Polls continue to show that these programs enjoy wide support from the American people, although there is less support for the taxes needed to keep them going. This is the great conundrum that Republicans always face when they try to reverse our slide toward socialism and eventual bankruptcy.
Leftists have now won a Democrat mayoral primary election in New York by promising their “true believers” that they would keep the gravy train rolling. At last they would implement socialism correctly. Of course, to do this they must first rid the country of Donald Trump. That will be their first order of business. My estimate is that it will be their only order of business until they sense that the voters are actually looking for something more than “we hate Trump!”
Democrats’ newest champion of socialism is Zohran Mamdani, a communist showman who is wowing the people of that great city – as well as leftist media shills all over the country – with his extravagant pronunciamentos on the grandness of communism that he wants to give New York and all of America. The Great Mentioner has even posited him as “presidential timber” in Democrats’ holy quest to “fix” everything that the hated Donald Trump has messed up. In politics anything is possible, of course, but I leave it to the reader to calculate his chances. (If we elect him, we’ll deserve everything we get.)

Republicans who ran the 115th Congress had a golden opportunity to begin dismantling the gigantic socialist edifice we’ve built over the last century. But they wasted the chance because too many of them didn’t like the cut of Mr. Trump’s jib, or because they preferred the quasi-socialist status quo, or because they actually thought he wouldn’t complete his term. It was a mistake of historic proportions.

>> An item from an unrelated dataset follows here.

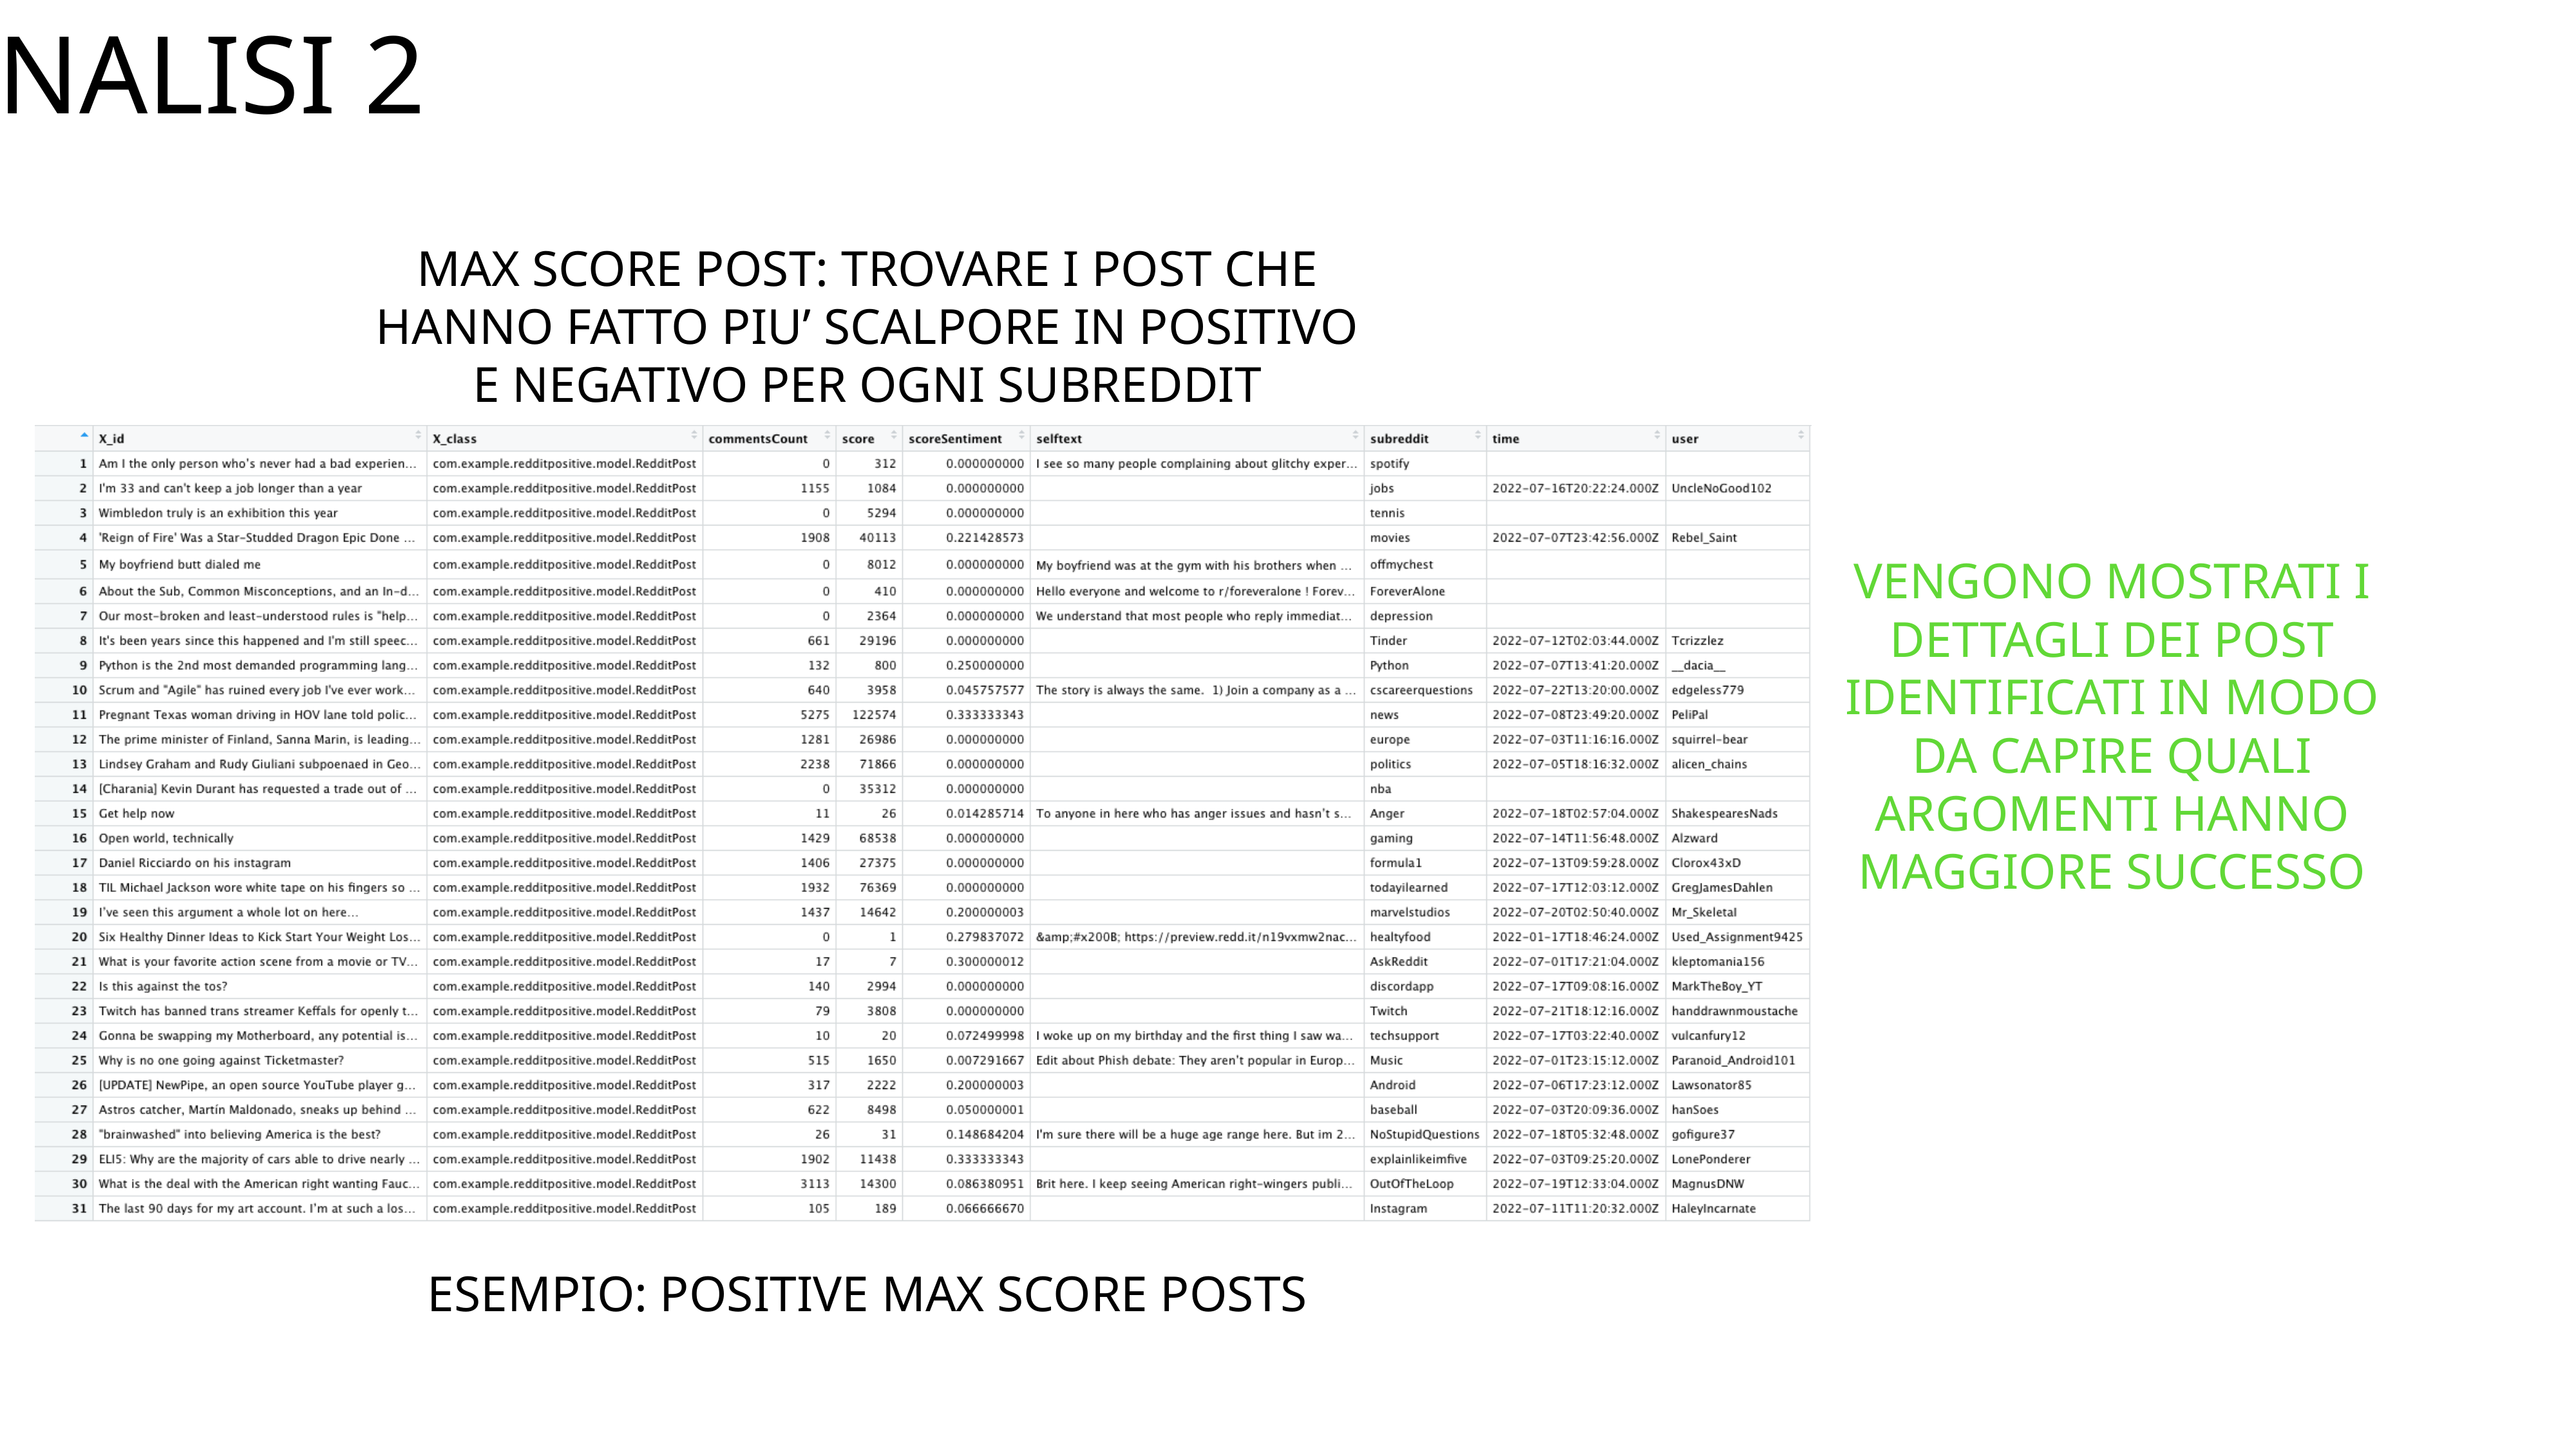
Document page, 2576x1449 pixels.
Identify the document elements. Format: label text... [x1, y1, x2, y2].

But now a second chance has appeared – literally delivered by a slight twist of Mr. Trump’s head which avoided an assassin’s would-be fatal shot. Consequentially, the Providentially delivered 47th president is charging forward on fronts too numerous and detailed to be reviewed here. But suffice it to say he aims to use the second term the People have given him to right the ship of state and move the country into a new golden age. Who knows when another chance like this to really accomplish something will come along? Probably not in my lifetime. Maybe never.
Long ago my elders taught me that you must use the tools that you have; not waste time wishing that you had different tools. Numbers of Republicans could have benefitted from that lesson during Mr. Trump’s first advent. Let’s hope they’ve seen the light.